The Lac des Iles mine is 90 kilometres northwest of Thunder Bay, Ontario. Courtesy of North American Palladium.

The death of North American Palladium employee Pascal Goulet was ruled accidental by a coroner’s inquest on Friday. Goulet was killed at the company’s Lac des Iles mine near Thunder Bay, Ontario.

After three days of deliberation, coroner Dr. Michael B. Wilson wrote in his verdict, released Friday, that Goulet’s cause of death was “blunt force trauma to the head from a fallen rock.”

Goulet was discovered dead on July 10, 2014, 825 metres underground with a rock weighing as much as 500 pounds covering his head. He was found outside his loader in a “no-go” zone past a safe-limit sign painted on the wall.

Production supervisor Roger Thomas told the inquest that the only time a miner would be expected to leave his vehicle was if something had been broken. Evidence of a broken spray nozzle was found in the vicinity of the vehicle.

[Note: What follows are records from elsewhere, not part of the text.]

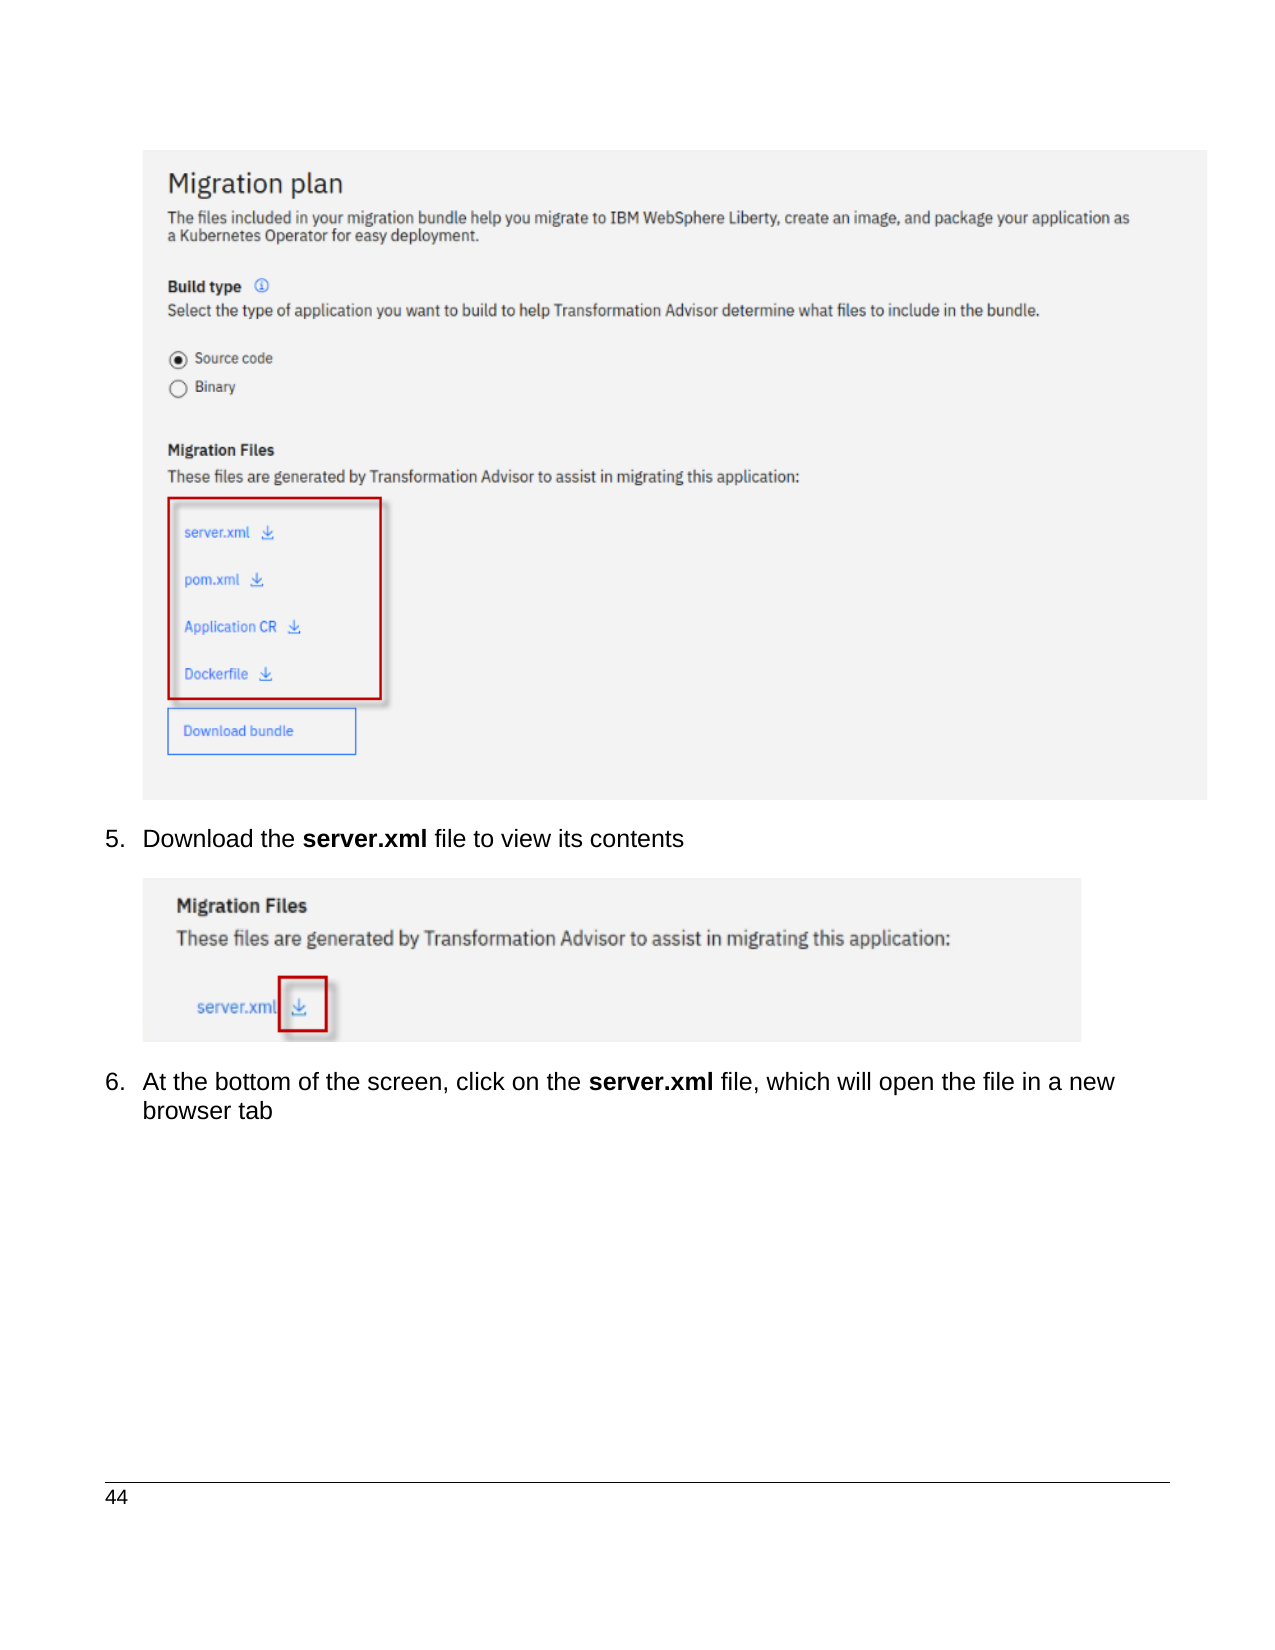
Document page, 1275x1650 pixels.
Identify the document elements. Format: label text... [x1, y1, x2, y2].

picture [142, 878, 1082, 1042]
list At the bottom of the screen, click on the server.xml file, which will open the file in a new browser tab [105, 1067, 1170, 1124]
picture [142, 150, 1208, 800]
list Download the server.xml file to view its contents [105, 824, 1170, 853]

The five members of the coroner’s jury offered nine recommendations directed towards the provincial Mining Legislative Review Committee, the Ontario ministries of labour and community safety and correctional services, and North American Palladium to prevent a similar incident from happening again, such as creating “a subcommittee to develop a guideline for mining employers to use in order to determine the safe distance for workers to be located when working in a stope that has an open brow,” and creating regulation preventing workers from going past a safe-limit line on foot without permission from an area supervisor.

The two recommendations for North American Palladium called for the company to “ensure that medical staff are trained in critical stress management” and to “increase visibility of the brow with a one-metre wide visible paint strip across the brow.”


Related: How North American Palladium brought its Lac des Iles mine back from the brink


Melanie Goulet, Pascal’s wife, said she agreed with the jury’s recommendations.

“I think that all nine recommendations should be implemented,” she said in a statement. “And I hope to God that one of these recommendations can save somebody else’s life one day so no other family, no other children like my two beautiful daughters, have to live through what we’ve been living for the last four years.”

United Steelworkers (USW), the union Goulet was a member of, were also satisfied with the recommendations, but stressed that companies need to take steps to prevent accidents.

“There needs to be mechanisms in place to do the pre-emptive things, not the post-mortem things,” USW spokesperson Herbert Daniher said in an interview. “Vigilance is going to be a deterrent, and being proactive is where you're going to save lives.”

USW will also be lobbying the various agencies and the company to ensure the recommendations are implemented.

It's not mandatory that they implement it, but we're going to do our best to make sure that they do,” Daniher said.

In a press release issued Friday, North American Palladium president and CEO Jim Gallagher extended his condolences to Melanie and the Goulet family.

“We will always mourn the loss of one of our own,” he said. “None of our employees should ever go to work and not get home safely to their families.”

The company states that it will be carefully reviewing all the jury’s recommendations, and will focus on incorporating them into its actions in the future.

According to data collected from the Workplace Safety and Insurance Board of Ontario (WSIB),  the number of no-lost-time injuries — when no time is lost from work except for the day of the injury — at Lac des Iles has risen since 2012, but time-lost injuries — where an injury results in time off, loss of wages or permanent disability — has fallen. Compared to the rest of the Ontario mining industry as a whole, Lac des Iles has fallen under the average amount of lost time injuries since 2014. The WSIB puts the mine at 0.45 injuries per 100 employees vs. 0.7 for the entire industry.

WSIB also states that 20 employees have been killed in Ontario mines since 2011.